La tecnologia che lega la presenza di nuclidi radioattivi nelle lampade di uso comune è nata successivamente alla produzione delle lampade meglio conosciute come a “basso consumo”. Queste lampade, alla fine degli anni '80, avevano il lungimirante scopo di sostituire le lampade ad incandescenza (poi bandite nel 2012), le lampade alogene e tutte quelle che determinavano costi e consumi contrari ai criteri di risparmio e austerità.
E le prime lampade a basso consumo (o fluorescenti) erano in pratica molto simili ai conosciuti tubi al neon ma sviluppate in varie forme (circolari, ecc.) e con la promessa di consumare pochi watt in cambio di restituire una luminosità pari alle lampade ad incandescenza 10 volte più “wattate”, oltre ad una durata di alcune decine di magliaia di ore di funzionamento. A conti fatti, il risparmio era assicurato e dimostrabile.
Ma c’era il risvolto della medaglia: in alcuni casi occorreva sostituire il portalampade perché le lampadine erano troppo voluminose oltre che molto pesanti a causa della molteplice componentistica contenuta nel corpo della lampada stessa; a questo si aggiungeva il costo iniziale di acquisto che comunque era sempre cospicuo (in genere da 5 a 10 volte il costo di una normale lampadina).
Ma ciò che aveva decretato un iniziale fallimento di questa tecnologia era il funzionamento di queste lampade: una volta premuto l’interruttore si accendeva una luce molto fioca (tipo lampade votive del cimitero) che raggiungeva l’apice in circa un minuto (dipendentemente dal Wattaggio della lampada): chi si lamentava raccontava che andando in cucina di notte per bere un bicchiere d’acqua aveva più luminosità dalla luce del frigorifero che da quella delle portentose e costo se lampade. Il mercato penalizzò molto questi prodotti al punto che sembravano non interessare più. Ecco allora l’idea di tenere in sovraeccitazione le molecole di gas contenute nei piccolo tubi: questo gas colpendo la “pasta” depositata sulle pareti del tubo, determinava il fenomeno della fluorescenza e restituiva la luminosità promessa. Se anziché muoversi con un valore di energia minimo (le molecole di gas) si mantenevano costantemente a valori superiori, si poteva ottenere la massima luminosità in tempi inferiori.
Ecco quindi l’idea di inserire delle piccole ampolle contenenti qualche centinaio di Becquerel di 85Kr, un gas nobile radioattivo con una emivita di circa 10 anni e energia di decadimento massima di particelle beta da 687 keV e un'energia media di 251 keV. Queste ampolle venivano già impiegate negli starter delle lampade al neon.
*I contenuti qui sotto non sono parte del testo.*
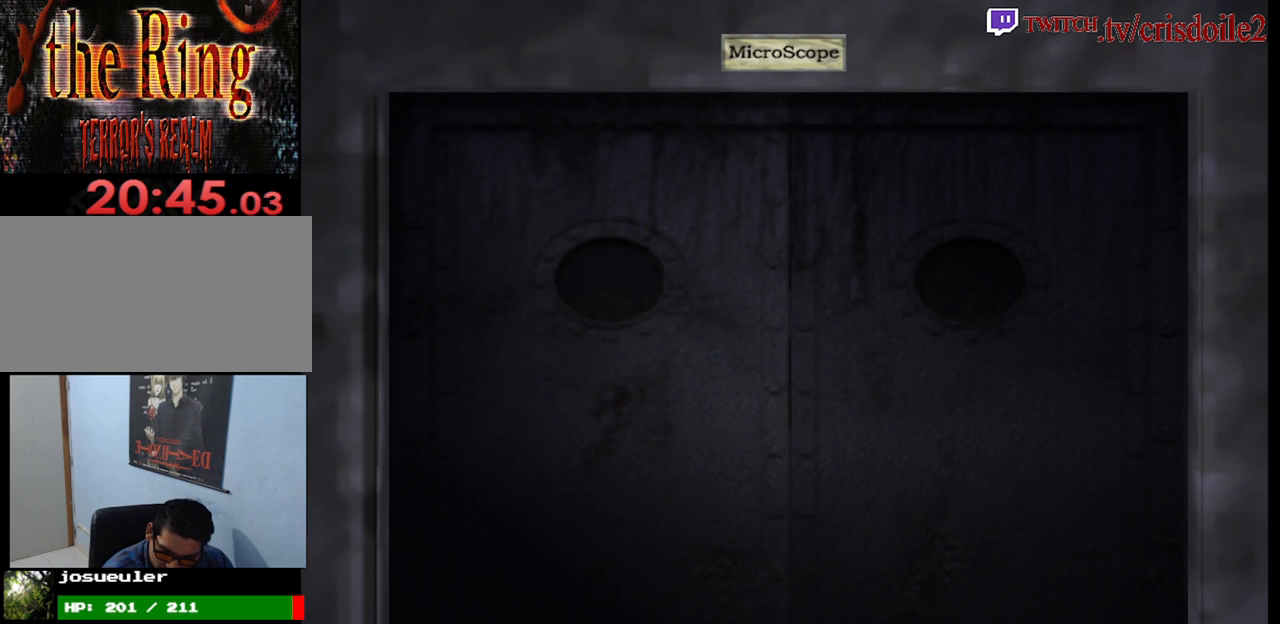
{"buttons": [], "left_stick": "center", "events": []}
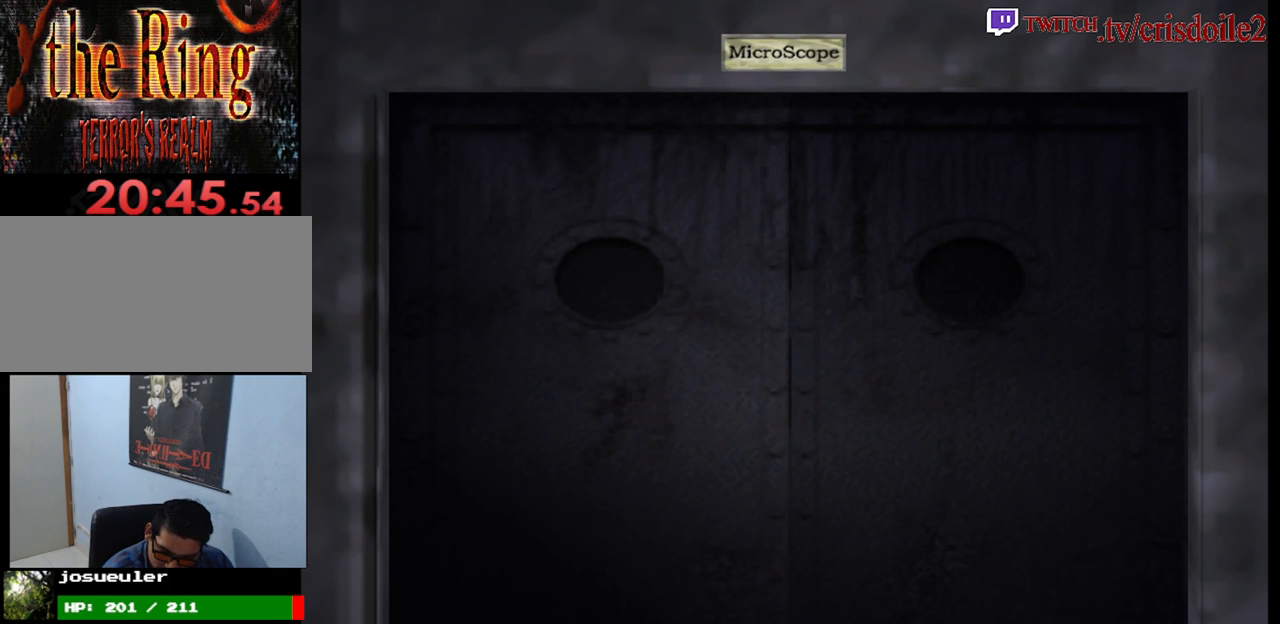
{"buttons": [], "left_stick": "center", "events": []}
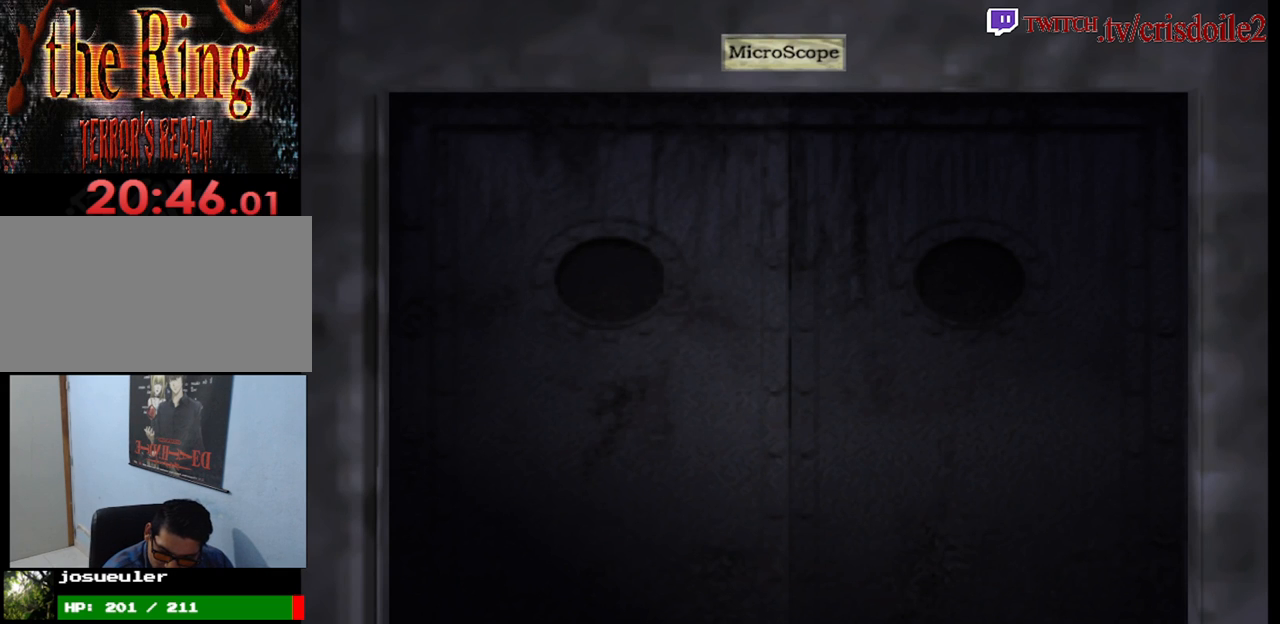
{"buttons": [], "left_stick": "center", "events": []}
La tecnologia funzionava!! Le lampade si accendevano e davano la massima luminosità in tempi molto più rapidi che in passato e presto il mercato ha premiato questa idea che era riuscita a migliorare la vita quotidiana di tutti.
I valori di dose di radiazione all’esterno delle lampade sono sempre risultati assenti: sia il vetro delle ampolle che il corpo della lampada erano più che sufficienti per schermare completamente le radiazioni emesse dal nuclide. Anche se si possedeva una intera scatola di sole ampolle, la dose totale emergente non era distinguibile dal fondo naturale. Anche i rischi in caso di rottura erano molto contenut, sia perché si trattava di un gas nobile (chimicamente inerte e quindi incapace di creare legami molecolari), sia perché la sua forma fisica (gas) impediva qualsiasi tipo di accumulo. La sola ventilazione naturale avrebbe disperso il gas eventualmente fuoriuscito dall'ampolla.
Con l’avvento della tecnologia LED queste lampade sono andate scomparendo e sono attualmente solo oggetto di culto per i musei legati alla produzione di corpi luminosi. E per il nostro museo della radioattività.
Ma ancora oggi diversi starter per le lampade al neon possono contenere un simile componente (con valori di attività ancora più bassi e quindi sempre meno pericolosi): una dimostrazione della loro possibile presenza? Entrate in una stanza dove ci sono queste lampade... anche al buio (senza accendere la luce) vedrete dei bagliori provenienti dalla lampada stessa. Ciò è dovuta al fatto che qualche molecola di gas neon a bassa pressione possiede un'eccitazione superiore al suo valore di base e colpisce le pareti dove è depositata la “pasta” luminosa determinandone il bagliore.